[[ Supplied records open ]]
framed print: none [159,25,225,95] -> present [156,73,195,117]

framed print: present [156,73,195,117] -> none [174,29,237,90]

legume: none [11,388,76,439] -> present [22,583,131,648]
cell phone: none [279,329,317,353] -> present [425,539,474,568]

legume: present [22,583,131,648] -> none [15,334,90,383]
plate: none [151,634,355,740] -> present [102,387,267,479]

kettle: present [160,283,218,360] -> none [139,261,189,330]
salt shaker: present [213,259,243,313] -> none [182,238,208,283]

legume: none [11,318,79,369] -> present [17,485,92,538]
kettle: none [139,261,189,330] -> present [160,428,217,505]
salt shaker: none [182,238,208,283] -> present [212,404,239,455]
[[ Supplied records closed ]]
● Work request
All that belongs in the answer is the lines from the start of the entries above through the line containing "kettle: none [139,261,189,330]", each given exactly.

● Result of the task
framed print: none [159,25,225,95] -> present [156,73,195,117]

framed print: present [156,73,195,117] -> none [174,29,237,90]

legume: none [11,388,76,439] -> present [22,583,131,648]
cell phone: none [279,329,317,353] -> present [425,539,474,568]

legume: present [22,583,131,648] -> none [15,334,90,383]
plate: none [151,634,355,740] -> present [102,387,267,479]

kettle: present [160,283,218,360] -> none [139,261,189,330]
salt shaker: present [213,259,243,313] -> none [182,238,208,283]

legume: none [11,318,79,369] -> present [17,485,92,538]
kettle: none [139,261,189,330] -> present [160,428,217,505]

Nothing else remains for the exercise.